▶ Activity
Return each line of the data below verbatim; pictures are to be left out.

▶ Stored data

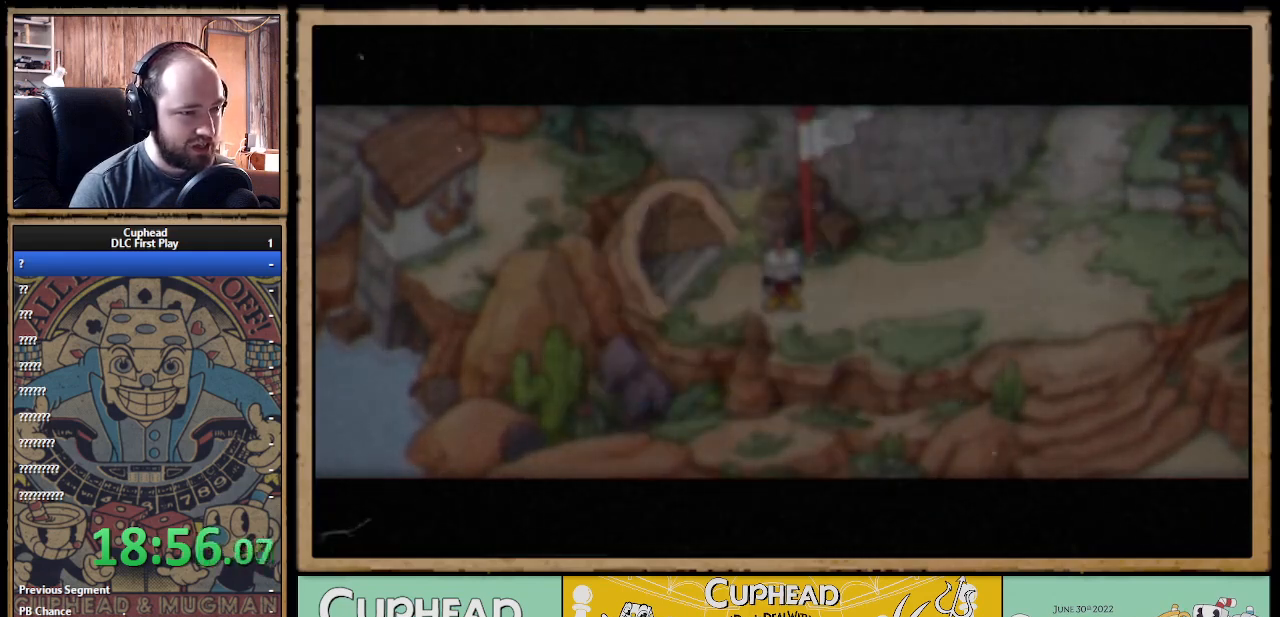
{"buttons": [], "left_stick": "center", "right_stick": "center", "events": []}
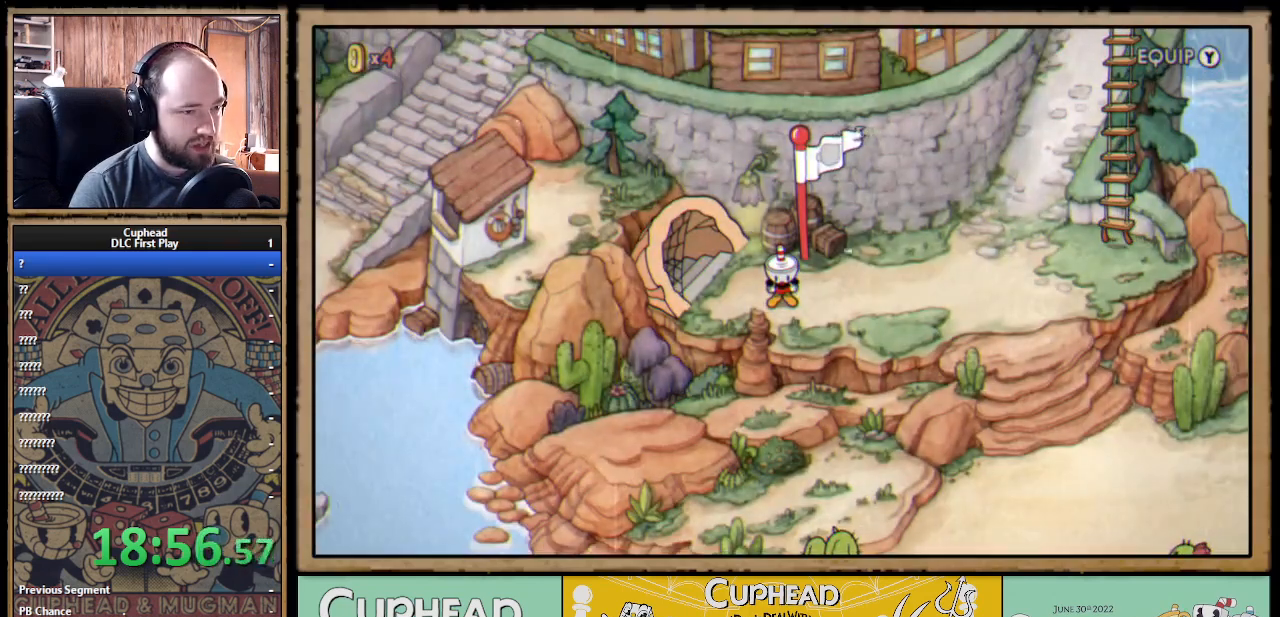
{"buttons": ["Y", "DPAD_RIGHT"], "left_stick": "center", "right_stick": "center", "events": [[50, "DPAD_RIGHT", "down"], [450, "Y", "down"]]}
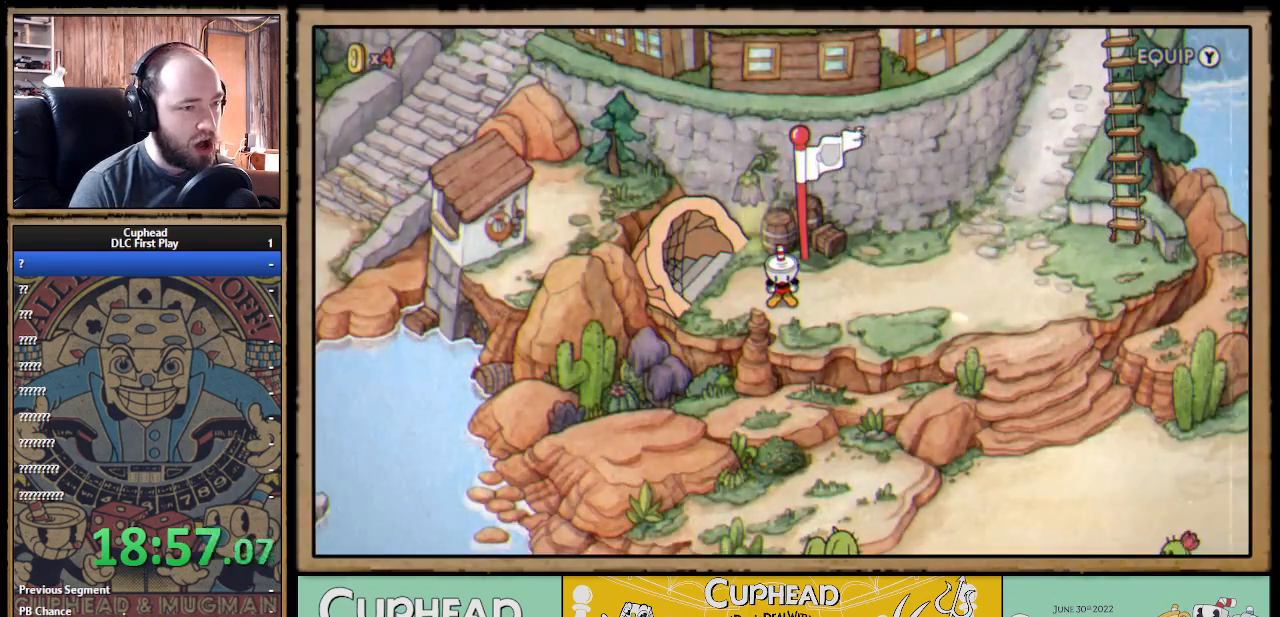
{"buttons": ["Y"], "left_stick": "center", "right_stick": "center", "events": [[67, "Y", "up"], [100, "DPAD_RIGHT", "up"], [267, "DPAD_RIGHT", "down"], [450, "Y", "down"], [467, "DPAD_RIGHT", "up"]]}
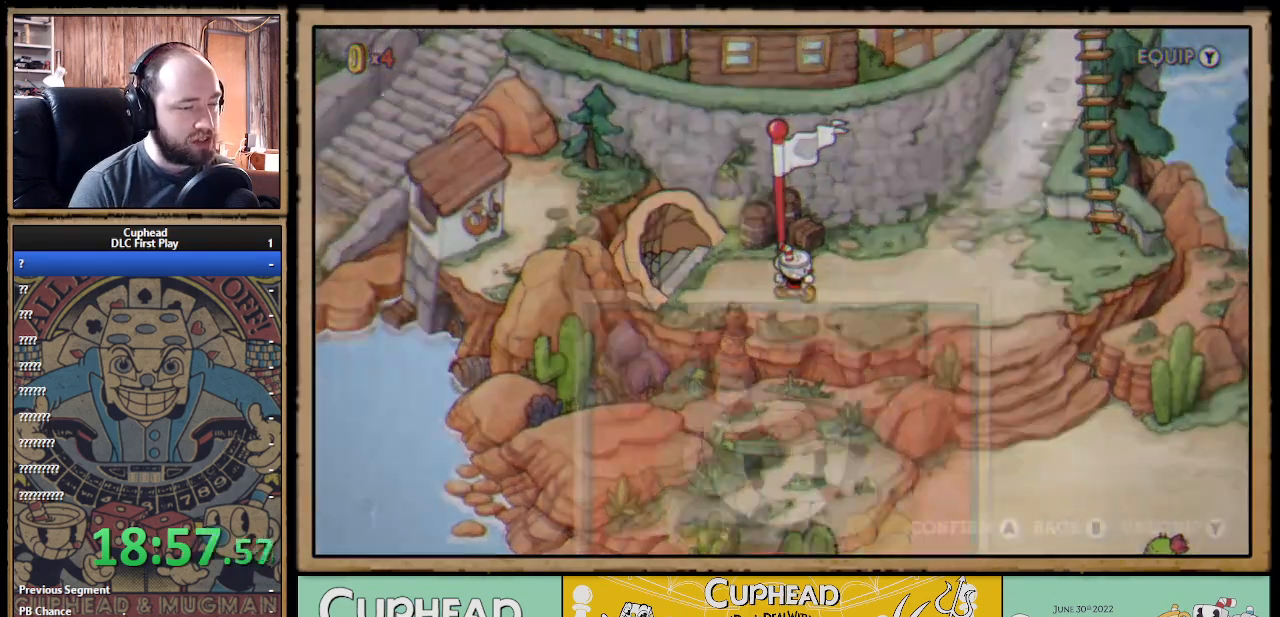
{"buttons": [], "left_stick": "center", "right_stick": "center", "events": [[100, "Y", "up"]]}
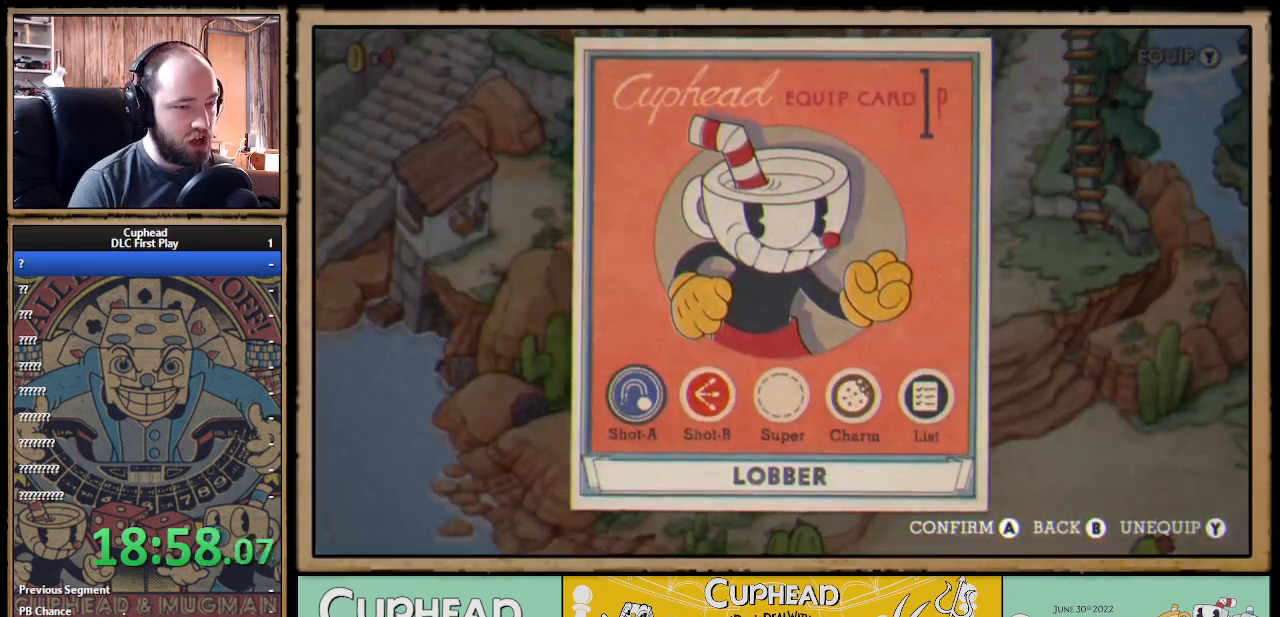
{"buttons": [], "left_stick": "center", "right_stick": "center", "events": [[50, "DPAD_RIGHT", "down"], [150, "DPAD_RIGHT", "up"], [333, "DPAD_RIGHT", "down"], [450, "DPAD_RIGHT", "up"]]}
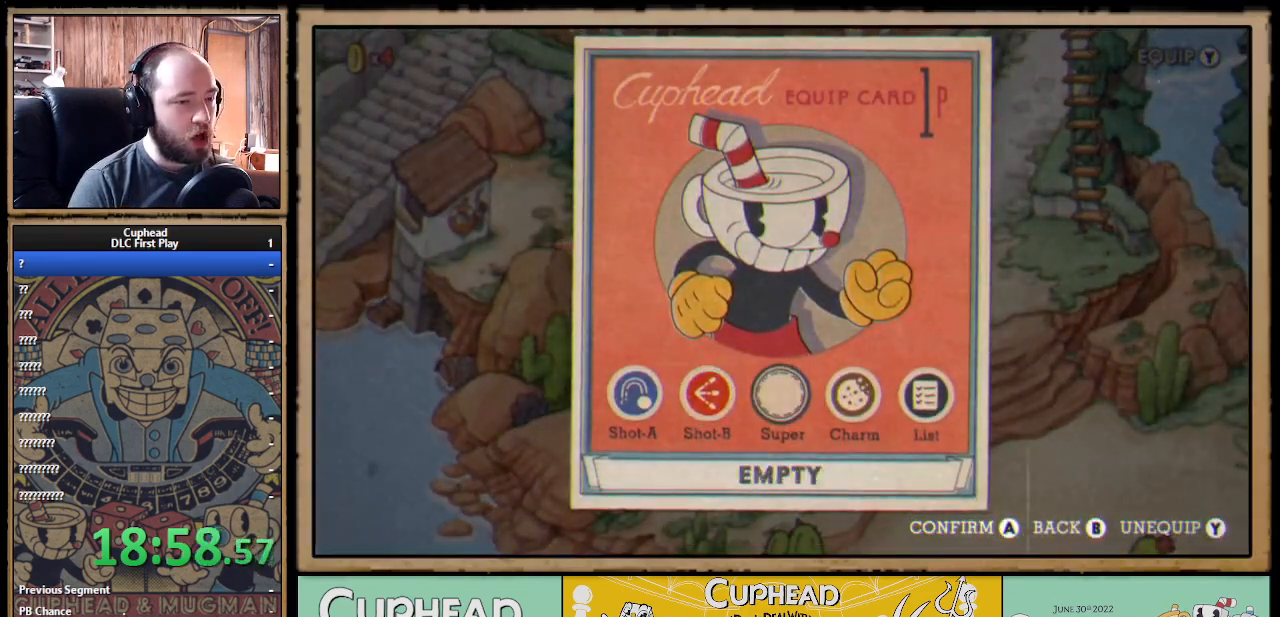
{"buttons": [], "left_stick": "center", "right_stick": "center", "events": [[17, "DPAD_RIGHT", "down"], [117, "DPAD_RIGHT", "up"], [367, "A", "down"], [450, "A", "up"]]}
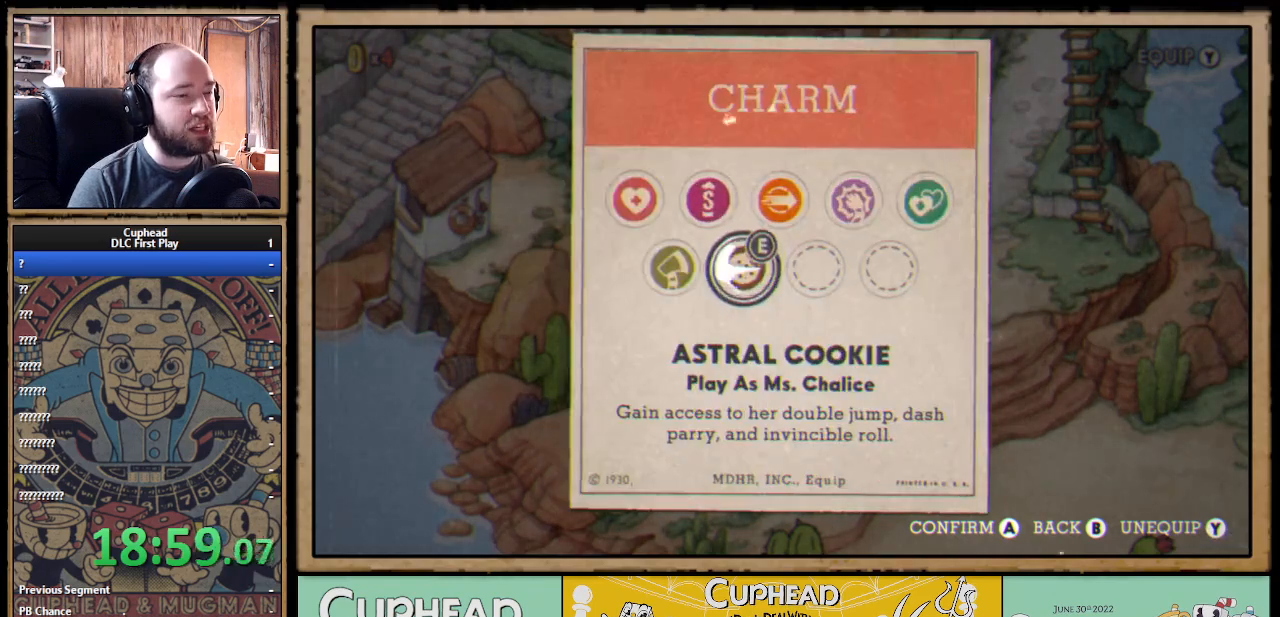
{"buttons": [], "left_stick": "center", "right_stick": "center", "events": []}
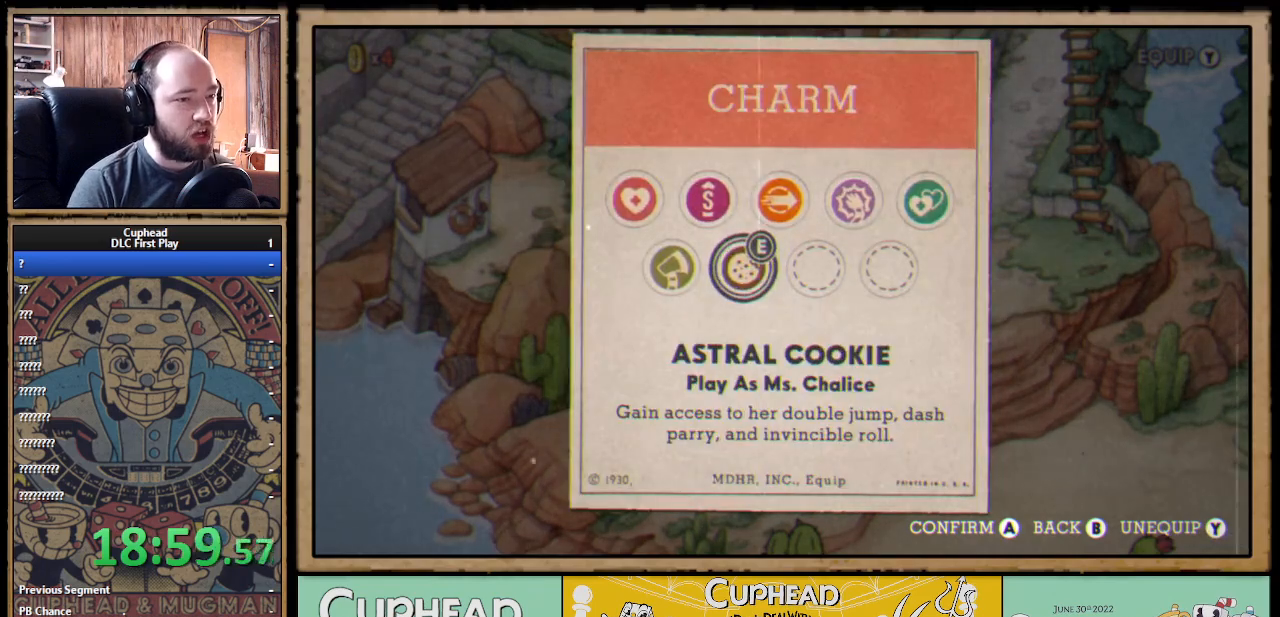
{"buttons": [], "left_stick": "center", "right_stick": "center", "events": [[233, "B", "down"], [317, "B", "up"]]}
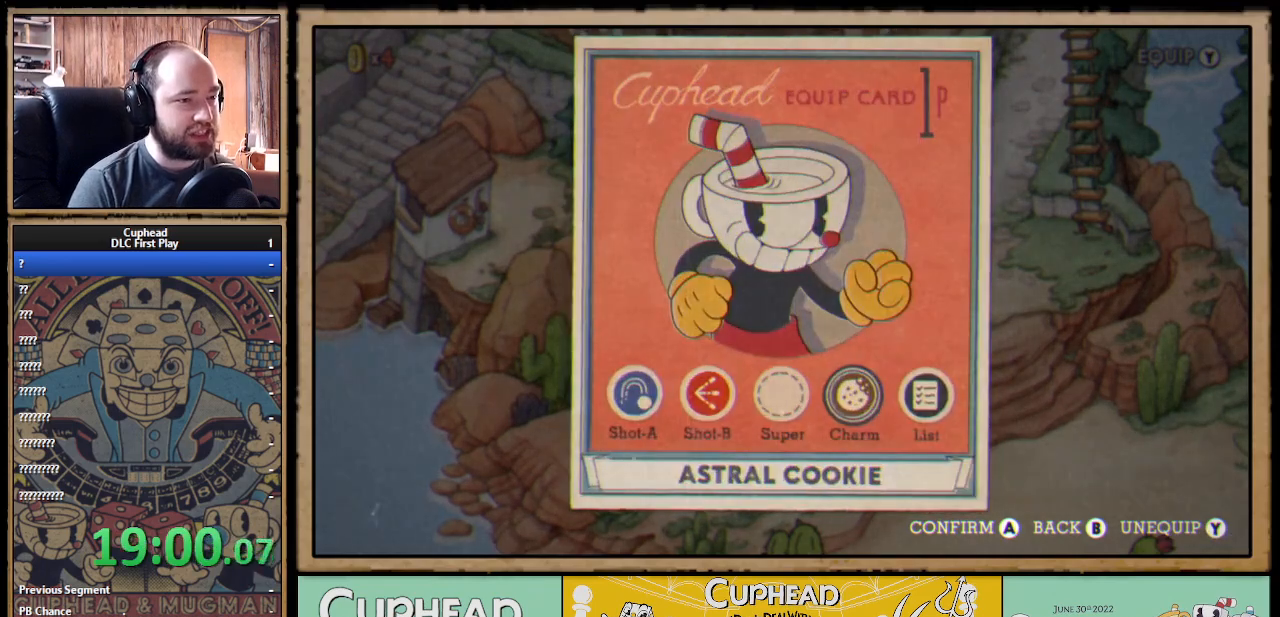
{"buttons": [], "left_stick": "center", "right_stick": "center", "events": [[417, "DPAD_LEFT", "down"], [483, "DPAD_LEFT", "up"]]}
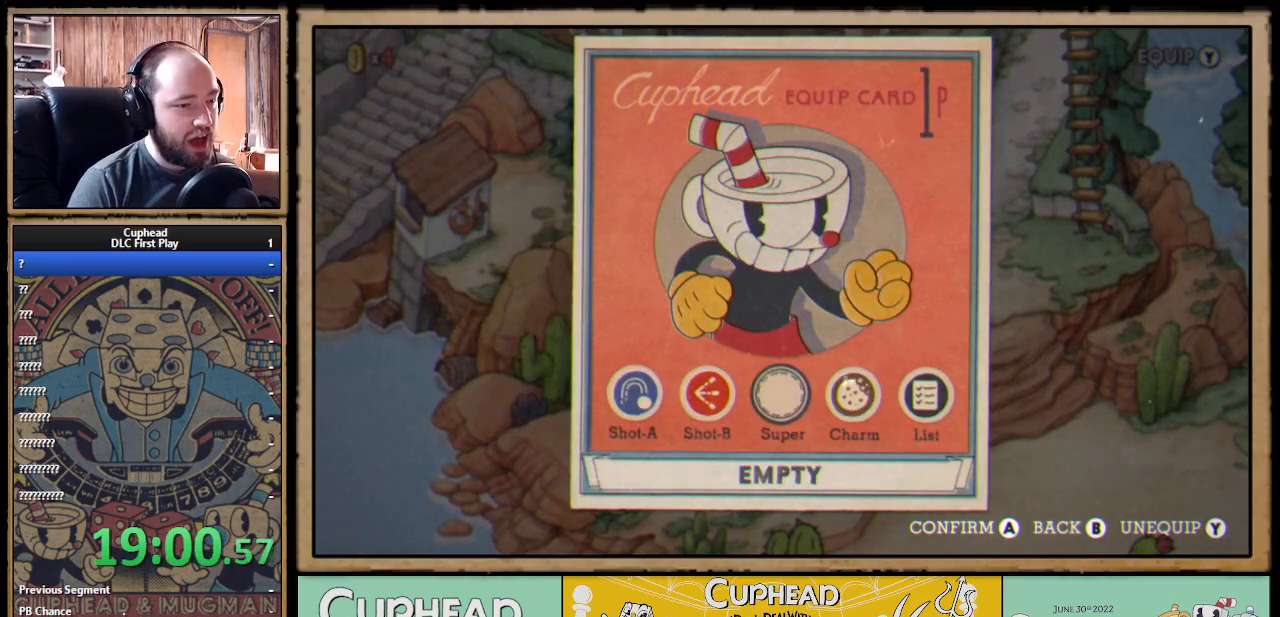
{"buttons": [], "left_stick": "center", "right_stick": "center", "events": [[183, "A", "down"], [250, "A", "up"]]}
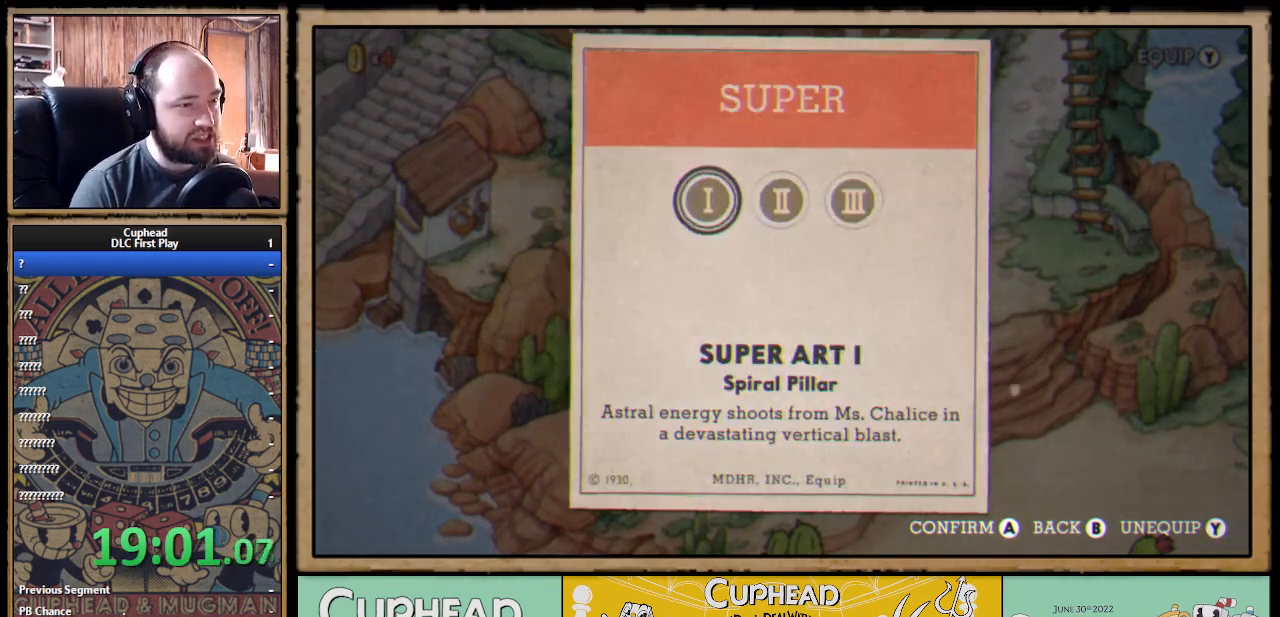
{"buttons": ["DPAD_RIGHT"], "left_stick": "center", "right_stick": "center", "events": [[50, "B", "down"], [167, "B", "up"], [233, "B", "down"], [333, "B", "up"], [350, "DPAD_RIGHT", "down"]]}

▶ Solution for this task
{"buttons": [], "left_stick": "center", "right_stick": "center", "events": []}
{"buttons": ["Y", "DPAD_RIGHT"], "left_stick": "center", "right_stick": "center", "events": [[50, "DPAD_RIGHT", "down"], [450, "Y", "down"]]}
{"buttons": ["Y"], "left_stick": "center", "right_stick": "center", "events": [[67, "Y", "up"], [100, "DPAD_RIGHT", "up"], [267, "DPAD_RIGHT", "down"], [450, "Y", "down"], [467, "DPAD_RIGHT", "up"]]}
{"buttons": [], "left_stick": "center", "right_stick": "center", "events": [[100, "Y", "up"]]}
{"buttons": [], "left_stick": "center", "right_stick": "center", "events": [[50, "DPAD_RIGHT", "down"], [150, "DPAD_RIGHT", "up"], [333, "DPAD_RIGHT", "down"], [450, "DPAD_RIGHT", "up"]]}
{"buttons": [], "left_stick": "center", "right_stick": "center", "events": [[17, "DPAD_RIGHT", "down"], [117, "DPAD_RIGHT", "up"], [367, "A", "down"], [450, "A", "up"]]}
{"buttons": [], "left_stick": "center", "right_stick": "center", "events": []}
{"buttons": [], "left_stick": "center", "right_stick": "center", "events": [[233, "B", "down"], [317, "B", "up"]]}
{"buttons": [], "left_stick": "center", "right_stick": "center", "events": [[417, "DPAD_LEFT", "down"], [483, "DPAD_LEFT", "up"]]}
{"buttons": [], "left_stick": "center", "right_stick": "center", "events": [[183, "A", "down"], [250, "A", "up"]]}
{"buttons": ["DPAD_RIGHT"], "left_stick": "center", "right_stick": "center", "events": [[50, "B", "down"], [167, "B", "up"], [233, "B", "down"], [333, "B", "up"], [350, "DPAD_RIGHT", "down"]]}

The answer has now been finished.